The Sociolinguistics Lab within Michigan State University’s Department of Linguistics, Language, and Cultures hosts Michigan Diaries, which chronicles the changes in the lives and languages of people throughout and after the Covid-19 pandemic, as well as provides insight into language change over time.
Michigan Diaries collects long form audio recordings from volunteers and then uses Google’s Automatic Speech Recognition (ASR) commercial software to create time-aligned transcripts needed for researchers to conduct linguistic analysis. Currently, there is no robust open-source ASR software package for researchers to circumvent Google’s platform. This leads to unnecessary costs and privacy concerns as private data is getting sent to a third party.
Our On-Premises Automatic Speech Recognition Pipeline is an open-source all-in-one speech-to-text software package that creates time-aligned transcripts from audio files.
After users upload their audio files, the system automatically constructs a time-aligned transcript. This transcript is separated into sentences, along with metadata including timestamps of when the sentence begins and ends, speaker identification, and confidence values for the predicted text.
The training feature is used to improve performance.
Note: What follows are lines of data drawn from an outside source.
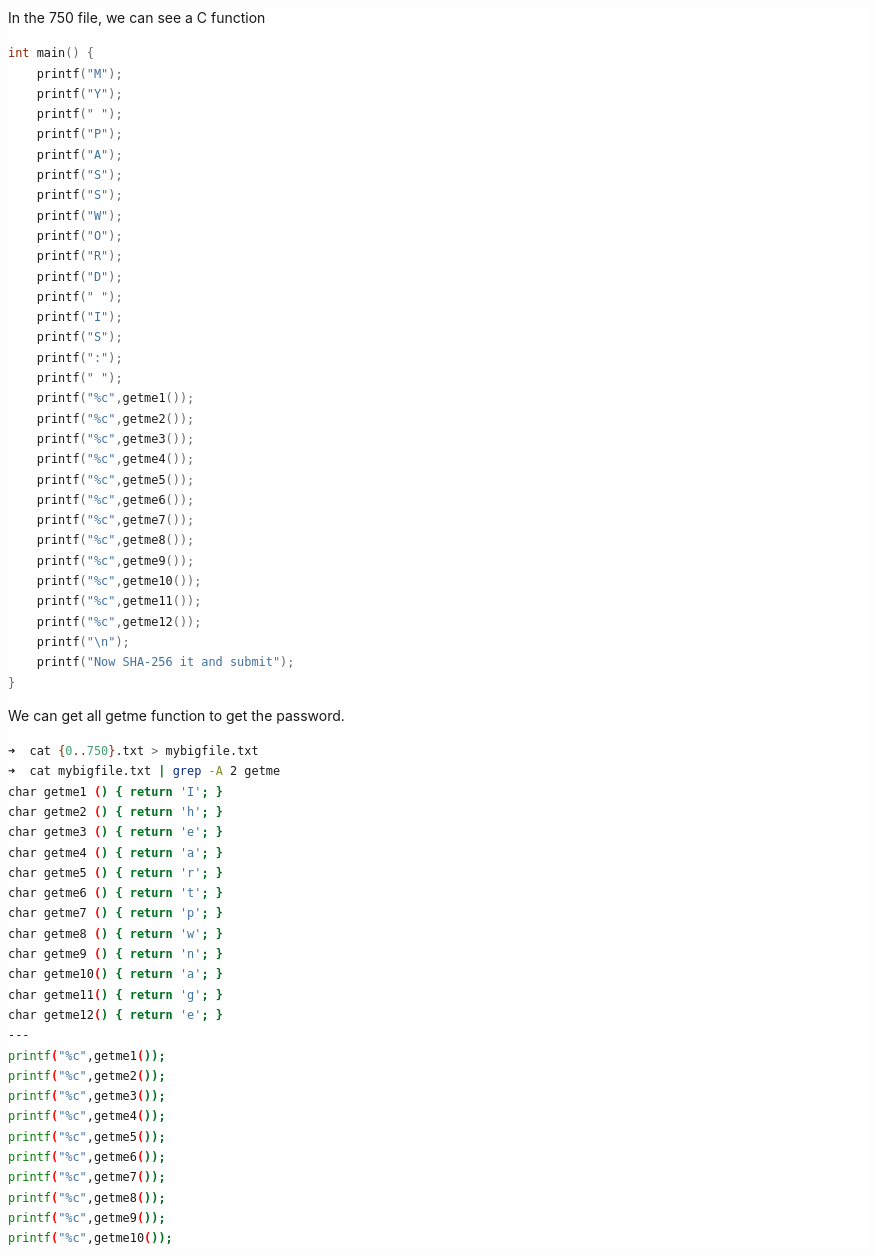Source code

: In the 750 file, we can see a C function

```c
int main() {
	printf("M");
	printf("Y");
	printf(" ");
	printf("P");
	printf("A");
	printf("S");
	printf("S");
	printf("W");
	printf("O");
	printf("R");
	printf("D");
	printf(" ");
	printf("I");
	printf("S");
	printf(":");
	printf(" ");
	printf("%c",getme1());
	printf("%c",getme2());
	printf("%c",getme3());
	printf("%c",getme4());
	printf("%c",getme5());
	printf("%c",getme6());
	printf("%c",getme7());
	printf("%c",getme8());
	printf("%c",getme9());
	printf("%c",getme10());
	printf("%c",getme11());
	printf("%c",getme12());
	printf("\n");
	printf("Now SHA-256 it and submit");
}
```

We can get all getme function to get the password.

```bash
➜  cat {0..750}.txt > mybigfile.txt
➜  cat mybigfile.txt | grep -A 2 getme
char getme1 () { return 'I'; }
char getme2 () { return 'h'; }
char getme3 () { return 'e'; }
char getme4 () { return 'a'; }
char getme5 () { return 'r'; }
char getme6 () { return 't'; }
char getme7 () { return 'p'; }
char getme8 () { return 'w'; }
char getme9 () { return 'n'; }
char getme10() { return 'a'; }
char getme11() { return 'g'; }
char getme12() { return 'e'; }
---
printf("%c",getme1());
printf("%c",getme2());
printf("%c",getme3());
printf("%c",getme4());
printf("%c",getme5());
printf("%c",getme6());
printf("%c",getme7());
printf("%c",getme8());
printf("%c",getme9());
printf("%c",getme10());
```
Users upload their own datasets to fine-tune various models used for inference including, speaker diarization, ASR, punctuation restoration, language modeling and entity extraction.
Our system avoids the need to use Google’s speech recognition technologies, reducing operational costs and protecting user privacy.
Our ASR pipeline is containerized through Docker and implemented using state-of-the-art machine learning libraries Hugging Face, NVIDIA NeMo and Pyannote.